» **Collection entries**
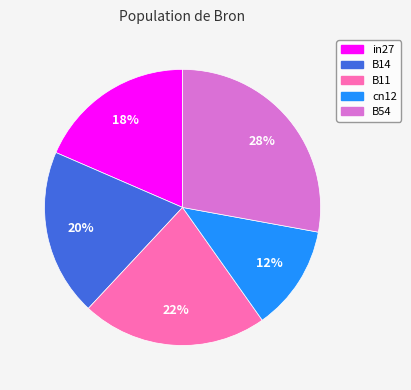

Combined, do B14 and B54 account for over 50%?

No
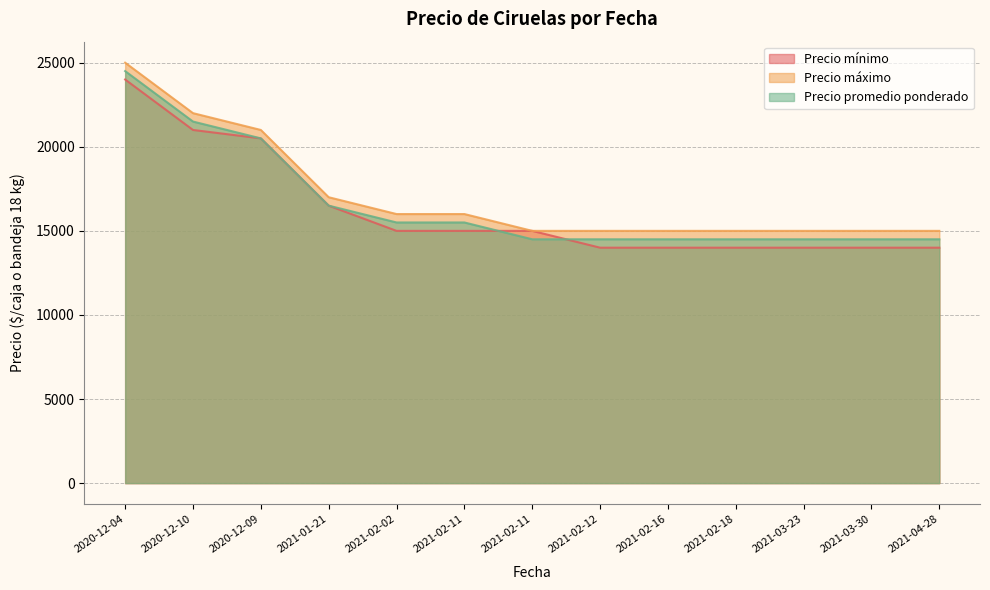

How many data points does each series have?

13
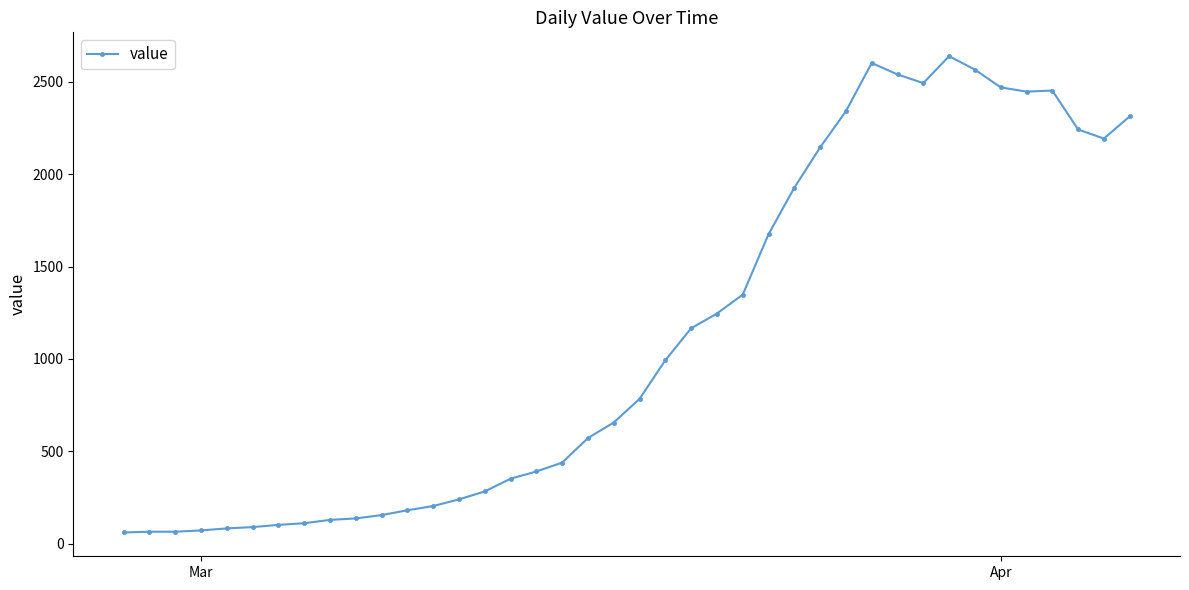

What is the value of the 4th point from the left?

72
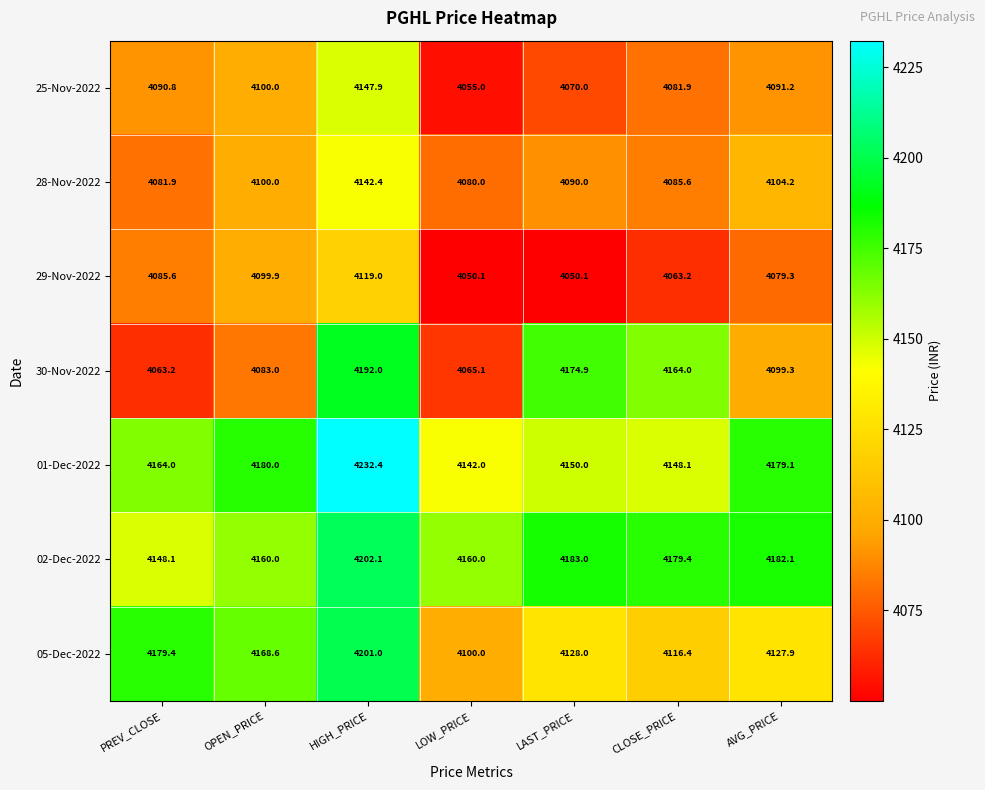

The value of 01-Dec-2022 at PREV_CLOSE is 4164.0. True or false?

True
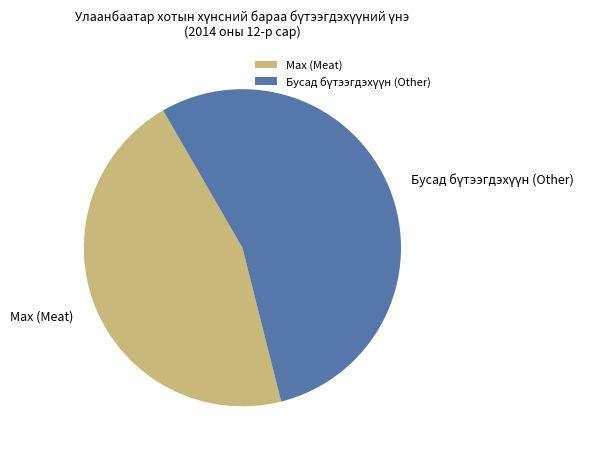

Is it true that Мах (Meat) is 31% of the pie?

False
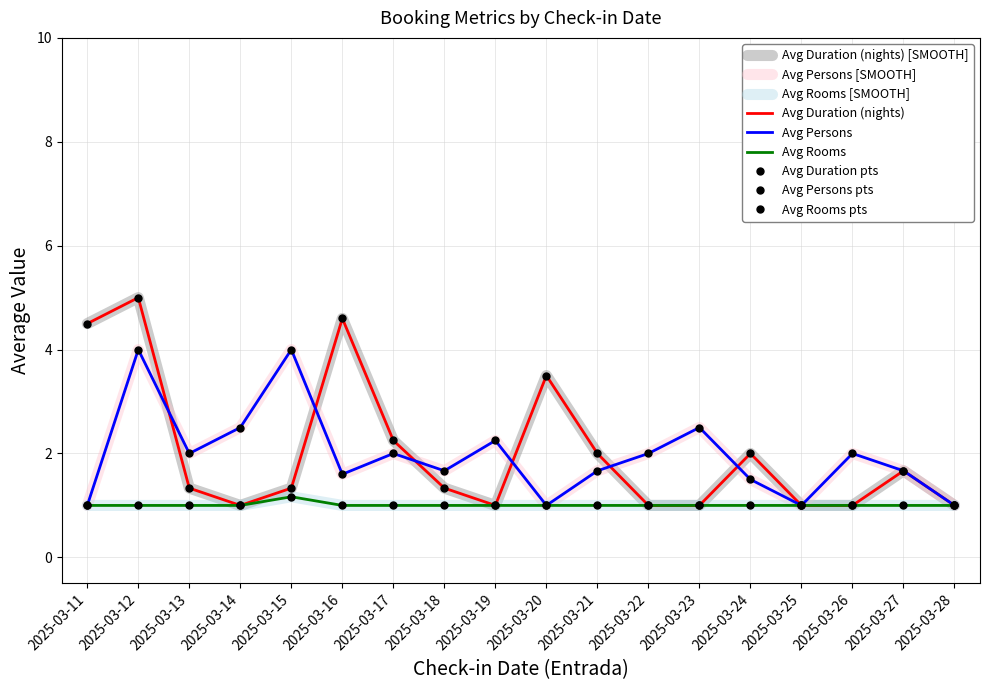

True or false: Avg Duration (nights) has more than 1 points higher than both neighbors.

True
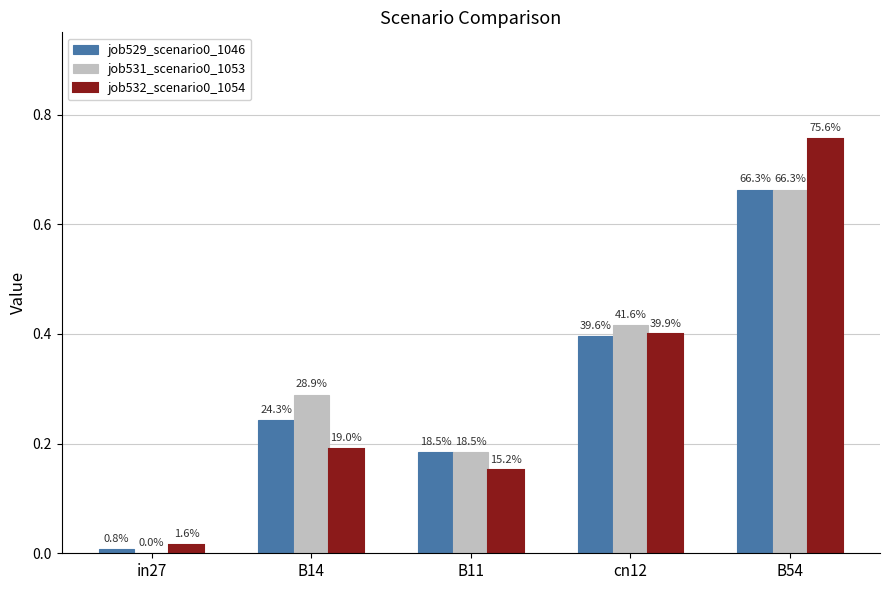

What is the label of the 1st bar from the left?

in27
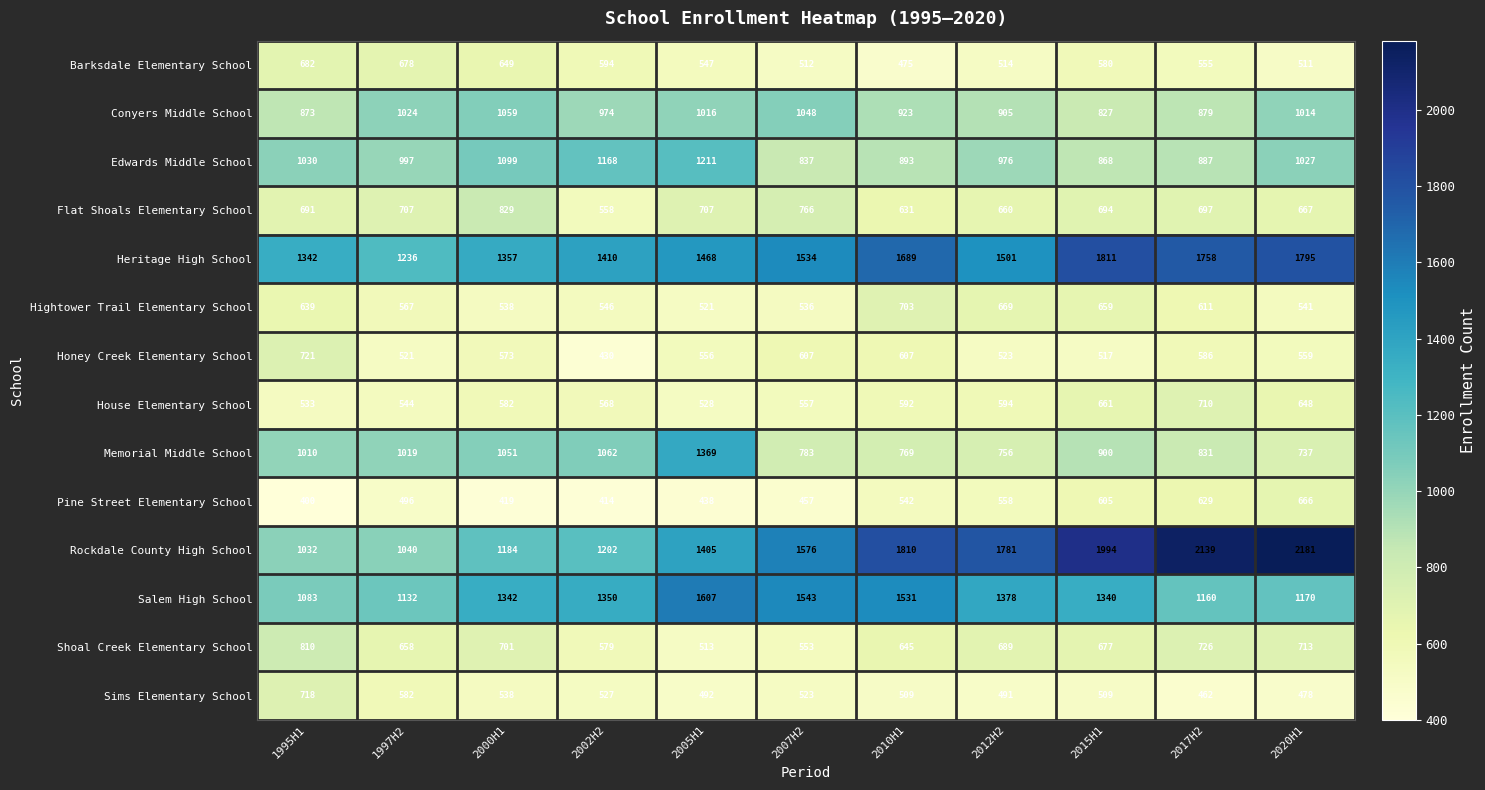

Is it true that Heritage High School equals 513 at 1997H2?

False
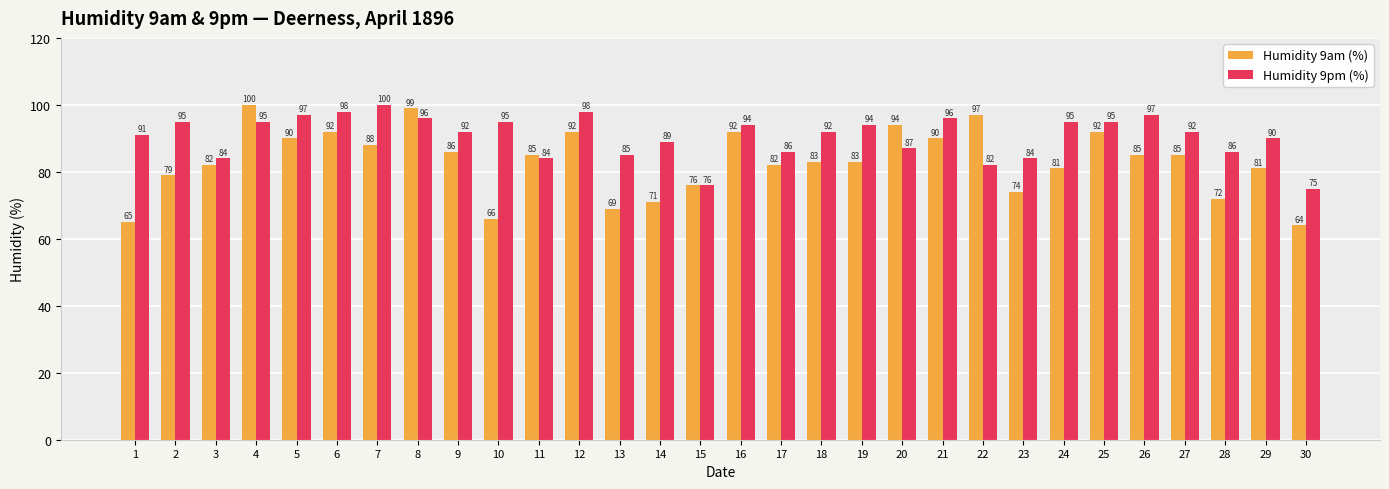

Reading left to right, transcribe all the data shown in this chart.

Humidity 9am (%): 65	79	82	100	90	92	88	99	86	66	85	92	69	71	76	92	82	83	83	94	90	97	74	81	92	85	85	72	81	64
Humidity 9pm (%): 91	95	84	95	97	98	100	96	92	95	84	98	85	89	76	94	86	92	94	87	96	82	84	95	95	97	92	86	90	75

» **Exercise description**
Copy out every line of the listing above word for word, omitting the pictures.

» **Answer for this exercise**
Combined, do B14 and B54 account for over 50%?

No

How many data points does each series have?

13

What is the value of the 4th point from the left?

72

The value of 01-Dec-2022 at PREV_CLOSE is 4164.0. True or false?

True

Is it true that Мах (Meat) is 31% of the pie?

False

True or false: Avg Duration (nights) has more than 1 points higher than both neighbors.

True

What is the label of the 1st bar from the left?

in27

Is it true that Heritage High School equals 513 at 1997H2?

False

Reading left to right, transcribe all the data shown in this chart.

Humidity 9am (%): 65	79	82	100	90	92	88	99	86	66	85	92	69	71	76	92	82	83	83	94	90	97	74	81	92	85	85	72	81	64
Humidity 9pm (%): 91	95	84	95	97	98	100	96	92	95	84	98	85	89	76	94	86	92	94	87	96	82	84	95	95	97	92	86	90	75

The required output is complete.